• [PROBLEMS TO WORK ON]
• 1. According to the CoreWeave article, when did Core Scientific file for Chapter 11 bankruptcy?
• 2. Please reproduce the stretch of the CoreWeave article from "The Core Scientific" through "an obvious fit." word for word.

• [STUDY TEXT]
=== Begin Enclosure ===

Now it’s the landlord.
This month, CoreWeave announced a $9 billion all-stock acquisition of Core Scientific once the largest Bitcoin miner in North America.
It’s the most aggressive move yet in the AI infrastructure arms race.
And it’s not about GPUs.
It’s about power.
Why CoreWeave Did the Deal
This wasn’t a classic cloud M&A deal.
It was vertical integration pure and simple.
CoreWeave’s strategy has always been clear: provide bare-metal access to the latest GPUs, backed by speed, flexibility, and scale.
But speed is useless without power.
Rather than wait for utilities or lease up capacity, CoreWeave is taking control of the stack.
The Core Scientific deal gives them:
1.3 GW of operational power across U.S. data center sites
Another 1 GW+ of expansion potential
Control of land, energy contracts, and development timelines
More importantly, it eliminates $10 billion in future lease obligations, transforming a cost center into an owned asset.
From Bitcoin Mining to AI Infrastructure
Core Scientific didn’t always look like an obvious fit.
The company filed for Chapter 11 bankruptcy in 2022 during the crypto crash.
But it emerged leaner in 2024 and began converting its mining infrastructure to support high-density HPC and AI workloads.
By early 2025, it was providing CoreWeave with hundreds of megawatts of hosting capacity through long-term contracts worth over $10 billion.
The acquisition makes those contracts permanent and gives CoreWeave the operational leverage to scale on its own terms.
This is what it looks like to repurpose stranded crypto assets into AI infrastructure.

=== End Enclosure ===

• [THE DATA]
=== Begin Enclosure ===

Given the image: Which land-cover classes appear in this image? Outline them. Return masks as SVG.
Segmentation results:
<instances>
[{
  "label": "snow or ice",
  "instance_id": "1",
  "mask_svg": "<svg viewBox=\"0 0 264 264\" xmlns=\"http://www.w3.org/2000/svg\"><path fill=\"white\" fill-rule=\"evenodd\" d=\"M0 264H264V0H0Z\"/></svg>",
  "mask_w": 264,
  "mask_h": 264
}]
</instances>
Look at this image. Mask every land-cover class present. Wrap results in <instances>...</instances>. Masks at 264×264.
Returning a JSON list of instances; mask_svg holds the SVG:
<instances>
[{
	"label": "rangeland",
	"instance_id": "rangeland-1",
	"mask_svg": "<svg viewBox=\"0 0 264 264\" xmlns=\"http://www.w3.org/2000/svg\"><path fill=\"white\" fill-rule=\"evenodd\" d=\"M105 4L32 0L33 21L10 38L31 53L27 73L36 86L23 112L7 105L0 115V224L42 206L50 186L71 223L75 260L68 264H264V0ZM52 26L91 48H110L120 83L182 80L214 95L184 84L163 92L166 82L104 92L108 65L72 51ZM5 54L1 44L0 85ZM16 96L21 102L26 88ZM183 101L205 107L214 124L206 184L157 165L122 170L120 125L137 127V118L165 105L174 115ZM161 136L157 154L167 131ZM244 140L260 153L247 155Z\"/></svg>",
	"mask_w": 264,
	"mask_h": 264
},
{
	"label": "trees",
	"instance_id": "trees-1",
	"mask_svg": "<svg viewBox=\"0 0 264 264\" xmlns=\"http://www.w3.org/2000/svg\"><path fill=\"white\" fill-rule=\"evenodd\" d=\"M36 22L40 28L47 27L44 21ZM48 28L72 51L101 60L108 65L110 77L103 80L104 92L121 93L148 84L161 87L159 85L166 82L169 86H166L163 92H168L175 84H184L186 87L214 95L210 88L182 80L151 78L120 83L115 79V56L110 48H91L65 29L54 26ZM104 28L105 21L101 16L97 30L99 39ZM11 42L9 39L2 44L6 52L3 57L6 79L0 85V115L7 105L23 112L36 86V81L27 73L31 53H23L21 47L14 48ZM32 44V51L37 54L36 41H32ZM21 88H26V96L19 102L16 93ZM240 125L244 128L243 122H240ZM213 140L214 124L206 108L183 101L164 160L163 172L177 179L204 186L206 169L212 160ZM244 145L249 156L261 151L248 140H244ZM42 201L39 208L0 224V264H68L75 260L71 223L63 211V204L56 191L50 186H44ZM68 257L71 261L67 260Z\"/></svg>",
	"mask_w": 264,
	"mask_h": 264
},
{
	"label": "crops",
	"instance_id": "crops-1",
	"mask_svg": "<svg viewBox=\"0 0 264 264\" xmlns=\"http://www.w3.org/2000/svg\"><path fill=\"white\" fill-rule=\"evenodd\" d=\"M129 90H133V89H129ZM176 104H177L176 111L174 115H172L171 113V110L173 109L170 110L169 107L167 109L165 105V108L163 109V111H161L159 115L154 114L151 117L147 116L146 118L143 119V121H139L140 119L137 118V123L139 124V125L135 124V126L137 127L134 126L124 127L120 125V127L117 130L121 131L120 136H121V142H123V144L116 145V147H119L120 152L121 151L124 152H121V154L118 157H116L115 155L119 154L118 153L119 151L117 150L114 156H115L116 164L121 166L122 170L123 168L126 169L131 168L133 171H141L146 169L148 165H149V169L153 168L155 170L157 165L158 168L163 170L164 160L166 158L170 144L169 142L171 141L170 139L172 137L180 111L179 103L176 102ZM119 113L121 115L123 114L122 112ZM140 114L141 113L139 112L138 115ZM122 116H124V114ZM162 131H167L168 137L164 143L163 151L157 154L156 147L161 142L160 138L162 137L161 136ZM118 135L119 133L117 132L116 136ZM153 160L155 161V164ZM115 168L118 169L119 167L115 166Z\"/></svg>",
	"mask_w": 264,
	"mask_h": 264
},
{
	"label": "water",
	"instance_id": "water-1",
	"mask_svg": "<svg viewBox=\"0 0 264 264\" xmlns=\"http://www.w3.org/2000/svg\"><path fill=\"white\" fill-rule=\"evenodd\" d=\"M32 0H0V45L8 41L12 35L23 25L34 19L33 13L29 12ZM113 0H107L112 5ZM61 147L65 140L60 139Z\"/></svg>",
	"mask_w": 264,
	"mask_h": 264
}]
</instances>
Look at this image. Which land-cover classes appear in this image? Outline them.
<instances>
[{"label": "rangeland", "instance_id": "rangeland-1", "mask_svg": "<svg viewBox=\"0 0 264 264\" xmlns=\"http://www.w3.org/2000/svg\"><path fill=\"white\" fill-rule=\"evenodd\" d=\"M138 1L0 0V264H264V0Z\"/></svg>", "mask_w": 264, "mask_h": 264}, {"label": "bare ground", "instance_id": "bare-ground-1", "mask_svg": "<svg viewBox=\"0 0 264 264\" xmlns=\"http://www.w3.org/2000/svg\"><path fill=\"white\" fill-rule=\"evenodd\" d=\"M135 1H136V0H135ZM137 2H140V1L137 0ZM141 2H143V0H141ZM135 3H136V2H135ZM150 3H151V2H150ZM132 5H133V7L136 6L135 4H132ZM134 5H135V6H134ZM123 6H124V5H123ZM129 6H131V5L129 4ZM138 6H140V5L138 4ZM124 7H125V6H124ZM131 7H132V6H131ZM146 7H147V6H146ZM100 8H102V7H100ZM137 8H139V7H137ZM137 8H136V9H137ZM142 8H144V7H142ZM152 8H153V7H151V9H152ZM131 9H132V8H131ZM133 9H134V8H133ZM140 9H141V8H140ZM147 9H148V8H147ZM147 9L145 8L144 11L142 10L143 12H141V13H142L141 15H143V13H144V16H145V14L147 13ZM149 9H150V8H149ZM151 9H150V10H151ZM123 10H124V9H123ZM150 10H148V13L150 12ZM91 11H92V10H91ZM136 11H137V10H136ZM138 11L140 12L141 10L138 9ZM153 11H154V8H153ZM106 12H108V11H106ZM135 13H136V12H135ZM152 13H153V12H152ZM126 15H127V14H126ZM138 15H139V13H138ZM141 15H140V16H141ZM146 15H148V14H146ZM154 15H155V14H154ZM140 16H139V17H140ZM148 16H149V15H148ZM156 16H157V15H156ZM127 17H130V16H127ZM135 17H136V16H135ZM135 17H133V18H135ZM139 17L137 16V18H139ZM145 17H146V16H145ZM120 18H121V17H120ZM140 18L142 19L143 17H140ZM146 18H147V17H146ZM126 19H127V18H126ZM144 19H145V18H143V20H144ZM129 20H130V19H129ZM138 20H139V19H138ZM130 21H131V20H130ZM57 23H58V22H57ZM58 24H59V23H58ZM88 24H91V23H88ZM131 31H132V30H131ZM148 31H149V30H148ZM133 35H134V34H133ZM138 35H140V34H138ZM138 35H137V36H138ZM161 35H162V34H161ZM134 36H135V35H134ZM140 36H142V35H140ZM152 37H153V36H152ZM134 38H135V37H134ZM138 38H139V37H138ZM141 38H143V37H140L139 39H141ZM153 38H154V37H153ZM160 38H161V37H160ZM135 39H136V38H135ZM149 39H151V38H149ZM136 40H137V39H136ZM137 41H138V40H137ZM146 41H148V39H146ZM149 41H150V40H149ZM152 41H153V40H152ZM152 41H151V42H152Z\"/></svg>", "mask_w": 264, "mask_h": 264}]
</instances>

=== End Enclosure ===

• [ANSWERS PER TASK]
• 1. In 2022, during the crypto crash.

• 2.
The Core Scientific deal gives them:
1.3 GW of operational power across U.S. data center sites
Another 1 GW+ of expansion potential
Control of land, energy contracts, and development timelines
More importantly, it eliminates $10 billion in future lease obligations, transforming a cost center into an owned asset.
From Bitcoin Mining to AI Infrastructure
Core Scientific didn’t always look like an obvious fit.